Had it not been for Wharton External Affairs, I might never have reunited with my fellow alumni. Senior director of international relations Kevin Weekley made a personal connection with me by joining a food tour on a trip to Dubai. When the Wharton Impact Tour arrived here in December, I attended an alumnae breakfast with Dean Erika James. As it neared my turn to introduce myself at the table, I could feel my face getting hot with embarrassment. I couldn’t imagine saying, “I run a small team that does food tours” in a room of accomplished Wharton leaders and the Dean herself. But the change in energy in the room was surprising and instantly palpable when I spoke up. Rather than an awkward judgmental silence, the responses ranged from “I’ve heard of Frying Pan Adventures!” to “Wow, I need to do this!” to “I did one years ago, and it was amazing!” When breakfast concluded, nearly every alumna approached me to learn more about the tours, and two of the participants booked their tickets on the spot.

That day, the mental and emotional baggage I had been senselessly lugging around for years snapped open to reveal nothing more than rocks — worthless weight that did nothing but cost me years of self-doubt and precious relationships with a diverse and inspiring community. For all those years, I had anticipated an echo of the snarky remark I once received from a government official in Dubai: “You have an MBA, and you decided to do food tours?” But what reverberated around that breakfast table was positive recognition — not only for me, but for the other attending women who had also taken creative diversions in their lives. The alumni community has a far more inclusive and holistic definition of success than anything I’d imagined in my most vulnerable moments.

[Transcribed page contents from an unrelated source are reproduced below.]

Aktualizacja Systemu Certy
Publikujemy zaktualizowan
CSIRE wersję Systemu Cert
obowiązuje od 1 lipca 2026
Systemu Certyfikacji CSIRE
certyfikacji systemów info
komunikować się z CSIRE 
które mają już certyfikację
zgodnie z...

I left that meeting realizing that so many of my peers and I are mold-breakers, and that is a point of pride for Wharton and for each of us.

 

Arva Saleem Ahmed W05 WG06 is the co-founder of Frying Pan Adventures, a sister-led team committed to celebrating the culture and cuisine of the lesser-known eateries of Old Dubai.

Published as “When Life Gives You Lamb Kebabs” in the Spring/Summer 2023 issue of Wharton Magazine.